* [Sayfa]:
________________________

Galatasaray'ın eski yöneticilerinden Adnan Öztürk, TV 8'de yayın yapan Telegol programına sert açıklamalarda bulundu.
Fatih Terim'in görevinden alınmasının ve seçim kararını "tezgah" olarak değerlendiren Öztürk, Sizin yönetiminizle bu yeni yönetim arasında ne farklar görüyorsunuz? sorusuna "En azından bizim yönetim kurulu toplantılarımıza yanında köpek ile gelen bir arkadaşımız yoktu." şeklinde çarpıcı bir yanıt verdi.
İşte Adnan Öztürk ile yapılan o röportaj:
Galatasaray bu seçim durumuna nasıl geldi, bu seçim neden yapıldı?
"Galatasaray'da gündem hızlı değişiyor hatta ileride daha da hızlı değişecek bana göre ama bunun nüspet anlamda olmuyacağını düşünüyorum seçim olayı biraz eskimişti ama Fatih hoca'nın görevden alınmasındaki tarz ile seçim kararı alınmasındaki tarz aynı olduğu için bu konu yeniden gündeme oturdu. Ben bunlara hep geçen gazeteye verdiğim röportajda da söyledim "tezgah" diyorum Galatasaray camiası açısından hiç hoş değil."
Tezgah kelimesi biraz ağır olmadı mı?
"Yok yok benim tezgah demem ağır oluyor da tezgahı çevirenlerin ağır olmuyorsa o zaman problem yok. Yani söylerken ağır olan şeylerin yaparken de ağır olduğunu dile getirmek lazım. Sayın Ali Dürüst, sayın Refik Arkan ve benim üçümüzün de olduğu bir ortamda 2. şampiyonluktan hemen sonra hiçbir problem olmadığını, Galatasaray'ın başarı trendini yukarı taşımak olduğunu biz açık bir lisanla söyledik."
"İstiyorsanız istifa edebiliriz, istiyorsanız düz yönetim kurulu üyesi olarak kalabiliriz, istiyorsanız seçime gidin dedik. Kendisi "Hayır kesinlikle öyle birşey sözkonusu olamaz. Bunlar dedikodu, Galatasaray'da ben sizsiz ne yaparım." gibi hafif de arabesk söylemlerle o günler geçti."
"TOPLANTILARA KÖPEKLE GELEN VAR"
Sizin yönetiminizle bu yeni yönetim arasında ne farklar görüyorsunuz?

________________________

[Bir veri kümesinden öğeler]

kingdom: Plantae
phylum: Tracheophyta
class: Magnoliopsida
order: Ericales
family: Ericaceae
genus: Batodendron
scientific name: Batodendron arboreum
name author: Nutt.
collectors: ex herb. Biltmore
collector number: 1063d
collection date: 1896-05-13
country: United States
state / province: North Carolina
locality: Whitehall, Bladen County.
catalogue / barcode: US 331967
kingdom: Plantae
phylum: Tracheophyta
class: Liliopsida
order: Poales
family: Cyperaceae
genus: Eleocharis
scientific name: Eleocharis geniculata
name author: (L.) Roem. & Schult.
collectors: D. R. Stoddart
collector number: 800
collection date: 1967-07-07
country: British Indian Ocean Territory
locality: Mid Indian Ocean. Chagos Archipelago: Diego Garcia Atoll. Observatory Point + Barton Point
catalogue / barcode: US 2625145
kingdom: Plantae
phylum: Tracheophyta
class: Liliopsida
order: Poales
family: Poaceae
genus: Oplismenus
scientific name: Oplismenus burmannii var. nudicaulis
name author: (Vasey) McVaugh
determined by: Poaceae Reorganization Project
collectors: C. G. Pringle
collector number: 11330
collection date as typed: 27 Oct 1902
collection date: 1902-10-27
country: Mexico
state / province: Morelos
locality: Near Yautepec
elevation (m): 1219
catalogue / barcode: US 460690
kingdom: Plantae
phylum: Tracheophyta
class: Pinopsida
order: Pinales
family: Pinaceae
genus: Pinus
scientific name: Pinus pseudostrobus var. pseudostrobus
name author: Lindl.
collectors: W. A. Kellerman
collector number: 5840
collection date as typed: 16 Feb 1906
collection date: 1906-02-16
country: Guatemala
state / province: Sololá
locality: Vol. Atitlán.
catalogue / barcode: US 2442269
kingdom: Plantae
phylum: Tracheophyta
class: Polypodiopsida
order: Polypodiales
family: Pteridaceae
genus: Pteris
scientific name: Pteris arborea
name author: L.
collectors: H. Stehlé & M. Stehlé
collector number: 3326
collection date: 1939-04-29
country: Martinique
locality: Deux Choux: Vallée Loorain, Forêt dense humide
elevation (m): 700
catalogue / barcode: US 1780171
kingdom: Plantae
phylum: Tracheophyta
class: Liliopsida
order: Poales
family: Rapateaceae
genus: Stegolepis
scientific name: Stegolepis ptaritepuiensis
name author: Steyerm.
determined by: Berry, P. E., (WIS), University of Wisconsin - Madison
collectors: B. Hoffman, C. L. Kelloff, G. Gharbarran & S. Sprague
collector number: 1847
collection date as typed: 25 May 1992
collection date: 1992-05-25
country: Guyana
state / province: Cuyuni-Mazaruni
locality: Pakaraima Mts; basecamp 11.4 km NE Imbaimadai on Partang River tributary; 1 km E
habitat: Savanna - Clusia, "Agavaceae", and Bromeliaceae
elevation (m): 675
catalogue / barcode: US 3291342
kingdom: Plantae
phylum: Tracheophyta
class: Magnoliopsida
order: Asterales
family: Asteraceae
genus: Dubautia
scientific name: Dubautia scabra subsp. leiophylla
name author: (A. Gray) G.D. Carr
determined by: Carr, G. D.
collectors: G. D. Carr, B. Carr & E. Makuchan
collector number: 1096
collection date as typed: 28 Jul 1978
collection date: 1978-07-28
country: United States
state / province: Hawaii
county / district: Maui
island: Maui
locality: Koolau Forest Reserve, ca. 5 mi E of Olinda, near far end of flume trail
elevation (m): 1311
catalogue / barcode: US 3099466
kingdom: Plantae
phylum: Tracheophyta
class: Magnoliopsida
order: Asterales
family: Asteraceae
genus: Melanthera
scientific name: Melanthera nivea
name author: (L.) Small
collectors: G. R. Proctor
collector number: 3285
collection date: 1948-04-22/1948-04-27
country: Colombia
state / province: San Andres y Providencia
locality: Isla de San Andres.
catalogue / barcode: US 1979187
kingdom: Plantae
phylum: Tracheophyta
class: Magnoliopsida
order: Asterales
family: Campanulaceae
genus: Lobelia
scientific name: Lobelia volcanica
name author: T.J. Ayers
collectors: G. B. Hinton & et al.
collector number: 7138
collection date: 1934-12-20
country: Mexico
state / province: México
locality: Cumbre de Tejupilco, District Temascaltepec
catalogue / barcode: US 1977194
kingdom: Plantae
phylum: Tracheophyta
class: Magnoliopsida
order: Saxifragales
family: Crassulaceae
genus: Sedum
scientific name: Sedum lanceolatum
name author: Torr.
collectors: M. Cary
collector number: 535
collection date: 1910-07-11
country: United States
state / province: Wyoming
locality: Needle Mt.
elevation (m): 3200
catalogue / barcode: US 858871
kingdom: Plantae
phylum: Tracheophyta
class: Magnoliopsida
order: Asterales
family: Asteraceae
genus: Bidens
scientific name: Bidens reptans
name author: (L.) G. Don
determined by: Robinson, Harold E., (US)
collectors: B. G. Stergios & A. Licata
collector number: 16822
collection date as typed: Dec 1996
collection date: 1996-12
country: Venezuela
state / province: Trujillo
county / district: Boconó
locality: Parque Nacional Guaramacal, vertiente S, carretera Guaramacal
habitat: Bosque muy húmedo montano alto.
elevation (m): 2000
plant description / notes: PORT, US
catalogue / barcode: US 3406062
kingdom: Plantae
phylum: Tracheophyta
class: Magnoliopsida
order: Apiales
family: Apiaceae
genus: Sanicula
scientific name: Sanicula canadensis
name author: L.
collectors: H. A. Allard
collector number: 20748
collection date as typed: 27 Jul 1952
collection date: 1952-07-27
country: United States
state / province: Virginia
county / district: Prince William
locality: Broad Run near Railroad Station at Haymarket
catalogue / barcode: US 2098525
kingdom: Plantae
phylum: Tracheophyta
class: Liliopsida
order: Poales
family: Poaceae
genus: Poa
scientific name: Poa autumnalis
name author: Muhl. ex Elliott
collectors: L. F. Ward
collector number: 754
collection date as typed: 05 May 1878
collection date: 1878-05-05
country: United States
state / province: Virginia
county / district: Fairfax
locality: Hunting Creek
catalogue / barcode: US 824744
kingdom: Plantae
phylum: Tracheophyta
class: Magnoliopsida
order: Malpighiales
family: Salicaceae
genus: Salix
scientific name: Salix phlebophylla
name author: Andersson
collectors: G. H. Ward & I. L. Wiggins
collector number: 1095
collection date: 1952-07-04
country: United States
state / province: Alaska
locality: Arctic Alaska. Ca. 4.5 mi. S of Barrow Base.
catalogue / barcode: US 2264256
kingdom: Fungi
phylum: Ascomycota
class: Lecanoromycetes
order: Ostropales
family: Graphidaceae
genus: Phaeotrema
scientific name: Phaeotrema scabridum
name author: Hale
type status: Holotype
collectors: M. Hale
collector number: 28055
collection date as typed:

________________________

* [Verilen Görev 1]: Adnan Öztürk röportajına göre Öztürk sert açıklamalarını hangi kanalda yayınlanan hangi programda yaptı?
* [Verilen Görev 2]: Lütfen Adnan Öztürk röportajını bıraktığı yerden devam ettirin.

* [Yazılı Yanıt 1]: TV 8'de yayınlanan Telegol programında.

* [Yazılı Yanıt 2]:
"Yeni yönetimdeki seçilen arkadaşların birçoğunu ben tanıyorum. "Seçime gidelim" diyen arkadaşların hepsi yeni yönetimde, yarısı biraz yorgun diğer yarısı da herhalde ısınıyordur da bence çok ciddi anlamda fark var. Neden fark var? Sayın Ünal Aysal her dediğine "evet" diyecek bir yönetim kurulu istiyordu. Yönetim Kurulu'nun görevi bu değildir. Araya bi latife sokayım. En azından bizim yönetim kurulu toplantılarımıza yanında köpek ile gelen bir arkadaşımız yoktu."
"KIRAÇ VE AYSAL EL ELE"
Peki bu seçimde sizce İnan Kıraç'ın bir etkisi oldu mu ?
"Muhakkak olmuştur buna %100 eminim çünkü Ünal Aysal ve İnan Kıraç, Galatasaray ile ilgili stratejileri beraber yapıyorlar. Her zaman da İnan kıraç beyfendi, Galatasaray yönetiminde 2-3 tane gözü kulağı olmasını istiyor. Onun için böyle yapmak gerekmiyor artık isterse gelip kendisi de yönetim kurulunda Ünal Aysal ile beraber gelebilir. İnan Kıraç, Galatasaray Eğitim Vakfı'nın Başkanı, bende yönetim kurulu üyesiydim ama tarzlarımız tutmadığı için ayrıldım."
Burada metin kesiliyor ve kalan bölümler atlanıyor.